Before beginning any sort of fitness regime, there are obstacles to overcome. For me, the great barrier was the idea that I’m not one of those people. You know, THOSE people (the ones who are awake at 3a.m., who watch infomercials, and who actually respond to them). Or worse, the kind who do all of the above and then lack enough shame to write about them on the internet.
Bottom line: P90X is not cool. Moves have silly names like Superman/Banana, Wacky Jacks, Crunchy Frog, and Sneaky Lunges. You pray no one will walk in while you’re doing them, but, as Tony promises, by the end you’re “dripping with sweat and feel like a million bucks.” Even now, seven weeks in, I tip my head and sheepishly shrug while explaining why I’m declining the office chocolates and stuffing my gob with peanuts all day. But they say acceptance is the first step.
In the case of P90X, the second step is pain management. For the first two weeks I couldn’t lift my hands above shoulder-height, or walk up stairs without the help of a handrail. When Week 4 rolled around—labeled as a “recovery week”—I was thrilled at the prospect of a few muscle-soothing yoga sessions. To my dismay, it turned out to be 90 minutes of intense lunging, reaching, and sweating—undeniably the toughest workout in the lineup!

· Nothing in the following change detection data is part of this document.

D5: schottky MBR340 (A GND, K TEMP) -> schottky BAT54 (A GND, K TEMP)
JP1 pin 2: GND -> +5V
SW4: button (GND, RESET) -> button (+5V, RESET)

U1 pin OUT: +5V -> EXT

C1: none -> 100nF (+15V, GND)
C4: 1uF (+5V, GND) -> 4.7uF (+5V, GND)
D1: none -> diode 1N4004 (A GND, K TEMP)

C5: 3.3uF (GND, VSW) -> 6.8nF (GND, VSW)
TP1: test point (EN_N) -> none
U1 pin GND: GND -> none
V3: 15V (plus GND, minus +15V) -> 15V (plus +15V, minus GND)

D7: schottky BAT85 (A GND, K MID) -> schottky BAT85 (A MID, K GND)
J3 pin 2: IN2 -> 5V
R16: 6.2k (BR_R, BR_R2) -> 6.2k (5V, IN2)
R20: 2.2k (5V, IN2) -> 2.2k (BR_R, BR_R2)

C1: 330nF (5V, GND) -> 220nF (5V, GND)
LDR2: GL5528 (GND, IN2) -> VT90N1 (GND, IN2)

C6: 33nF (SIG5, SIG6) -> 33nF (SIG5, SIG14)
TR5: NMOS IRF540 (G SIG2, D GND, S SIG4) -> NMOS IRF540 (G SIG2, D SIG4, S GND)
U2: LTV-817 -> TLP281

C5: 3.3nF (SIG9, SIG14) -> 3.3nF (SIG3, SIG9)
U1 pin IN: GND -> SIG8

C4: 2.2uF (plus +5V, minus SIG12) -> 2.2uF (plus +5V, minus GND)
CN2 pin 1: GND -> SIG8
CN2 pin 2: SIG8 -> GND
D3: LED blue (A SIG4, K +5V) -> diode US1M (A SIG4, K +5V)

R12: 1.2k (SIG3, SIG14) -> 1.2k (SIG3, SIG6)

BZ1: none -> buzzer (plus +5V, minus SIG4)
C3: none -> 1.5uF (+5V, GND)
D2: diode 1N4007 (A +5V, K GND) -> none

Yoga was tough. Even tougher was adapting to a completely new lifestyle—fitting more than an hour of exercise into each day, and utterly overhauling my diet. The P90X nutrition plan prescribes only one serving of dairy and one serving of carbohydrates each day. Having yet to stick to a nutrition plan that didn’t include a semiweekly potato chip binge, carb-withdrawal consumed me for nearly a month. Integrating more protein into our diet to replace the carbs and dairy took a lot of work and forward planning.
Not that our quality of life has suffered—pizza night has been replaced by steak night. I might miss the ease of a simple pasta dinner, but I certainly don’t miss that awful bloated feeling that comes after devouring a giant bowl of penne. To keep the meat-influx from pushing our grocery budget to the limit, I’ve started experimenting with protein alternatives like tofu, beans, and nuts. The results are mixed—the nut-stuffed squash was a fail, while the chickpea patties were a roaring success—but dinnertime is always an adventure.
Okay then. P90X is tough. It takes time, lots of energy, and lots of forethought, but let’s cut to the chase. Why bother? Or, the real question on your mind: does P90X actually work?
I cannot deny that, just over halfway through the program, my body is changing. After three years of fretting over jiggly bellies and love handles, my midsection is, frankly, firm. Around week six, my abdominals put an appearance, and they’ve actually stuck around. I have unfamiliar, bulgy biceps. I think it’s working.
I’ve become increasingly convinced that Tony Horton is a robot (with his tireless pushing up, pulling up, speed squatting, karate kicking, etc., etc.) but I have yet to tire of his bad jokes, or grow bored of his high-energy workouts. On all counts, from Camp Regier, P90X is living up to its lofty claims, and we’re loving the results.